I am simply amazed at the stupidity of this extended adolescence phenomena that is widely accepted!!! Adolescence in and of itself is a crock; and now we have extended adolescence where boys men in their 20′s are ALLOWED to act like spoiled brats, being able to come and go as they please, always casting off the call of duty, as they seek to indulge themselves in whatever they want; meanwhile they EXPECT someone else to provide for their needs.
What infuriates me even more than these lazy, irresponsible, self centered boys men are the people, usually dear ol’ mom and dad, that make excuses for them and enable them to be not only a drain on the family, but a burden on society.
Friends and family that think they are helping the poor guy out because ‘he is finding himself’ or ‘he is down on his luck’ should think twice before they offer a meal and a bed.
Now, before I get blasted for not being compassionate, nor Christ-like, let me make myself real clear. I am 100% family minded. The family is the building block of society and it is built on Christ. We need strong healthy families. Personally, I think it is a good thing for a boy man to live at home while he is establishing himself with his education and trade.

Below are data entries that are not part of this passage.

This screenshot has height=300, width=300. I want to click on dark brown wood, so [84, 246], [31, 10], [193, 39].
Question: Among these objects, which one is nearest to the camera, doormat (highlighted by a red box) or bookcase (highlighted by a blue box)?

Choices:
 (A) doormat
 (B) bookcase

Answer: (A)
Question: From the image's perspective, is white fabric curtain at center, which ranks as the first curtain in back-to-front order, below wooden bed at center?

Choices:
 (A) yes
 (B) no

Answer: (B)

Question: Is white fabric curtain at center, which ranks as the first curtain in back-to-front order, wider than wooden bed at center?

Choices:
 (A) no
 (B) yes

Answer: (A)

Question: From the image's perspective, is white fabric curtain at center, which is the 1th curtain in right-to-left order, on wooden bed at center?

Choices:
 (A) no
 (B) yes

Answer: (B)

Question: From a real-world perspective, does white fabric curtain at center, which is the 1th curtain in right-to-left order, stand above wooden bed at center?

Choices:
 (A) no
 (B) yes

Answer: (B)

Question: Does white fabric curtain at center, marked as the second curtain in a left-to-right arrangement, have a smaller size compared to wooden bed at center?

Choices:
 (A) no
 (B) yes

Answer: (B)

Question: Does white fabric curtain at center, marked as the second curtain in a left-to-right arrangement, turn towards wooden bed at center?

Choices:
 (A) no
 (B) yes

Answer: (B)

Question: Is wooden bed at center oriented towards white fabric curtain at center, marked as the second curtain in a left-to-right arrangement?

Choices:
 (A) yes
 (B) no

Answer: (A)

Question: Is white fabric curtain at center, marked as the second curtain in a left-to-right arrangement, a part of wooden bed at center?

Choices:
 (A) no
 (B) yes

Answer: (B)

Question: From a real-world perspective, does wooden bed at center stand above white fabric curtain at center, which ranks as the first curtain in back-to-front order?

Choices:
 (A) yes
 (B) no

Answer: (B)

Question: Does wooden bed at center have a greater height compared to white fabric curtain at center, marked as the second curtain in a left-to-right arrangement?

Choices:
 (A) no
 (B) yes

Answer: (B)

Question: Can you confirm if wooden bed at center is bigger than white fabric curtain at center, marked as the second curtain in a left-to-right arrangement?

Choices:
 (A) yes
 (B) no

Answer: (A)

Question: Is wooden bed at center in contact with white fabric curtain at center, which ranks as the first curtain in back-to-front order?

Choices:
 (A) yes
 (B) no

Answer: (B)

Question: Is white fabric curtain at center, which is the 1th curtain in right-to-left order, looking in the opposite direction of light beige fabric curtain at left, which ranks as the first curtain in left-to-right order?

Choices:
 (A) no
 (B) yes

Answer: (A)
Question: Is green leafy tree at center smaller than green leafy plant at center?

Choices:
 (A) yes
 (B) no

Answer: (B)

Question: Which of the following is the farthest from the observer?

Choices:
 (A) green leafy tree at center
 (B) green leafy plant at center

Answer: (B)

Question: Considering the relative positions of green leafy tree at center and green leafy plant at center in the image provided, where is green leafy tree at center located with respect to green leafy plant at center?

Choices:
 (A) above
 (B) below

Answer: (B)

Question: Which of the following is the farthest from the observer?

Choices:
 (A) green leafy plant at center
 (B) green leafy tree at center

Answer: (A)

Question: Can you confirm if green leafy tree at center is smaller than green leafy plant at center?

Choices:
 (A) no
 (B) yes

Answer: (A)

As soon as he starts making money, IN HIS EARLY TEENS, he should be contributing to the family. He should be budgeting his money, including buying his own clothes (not all in the beginning but working up to it), paying for extra activities, etc… He needs to understand that with the privileges of earning money and making mature decisions comes responsibility, not self centered indulgences.
Our expectations should be high, not unreasonable, but high enough that we provoke our sons to MAN-UP, not wimping-out from responsibility. Not only responsibility for himself but for those around him.
Men are geared to be providers and protectors. Look for ways while your sons are young to encourage this kind of thinking. This is what builds self-esteem and self confidence; and when they become adults and they want to mooch off you, DON’T LET THEM! There is a world of difference between giving a hand up, than a hand-out.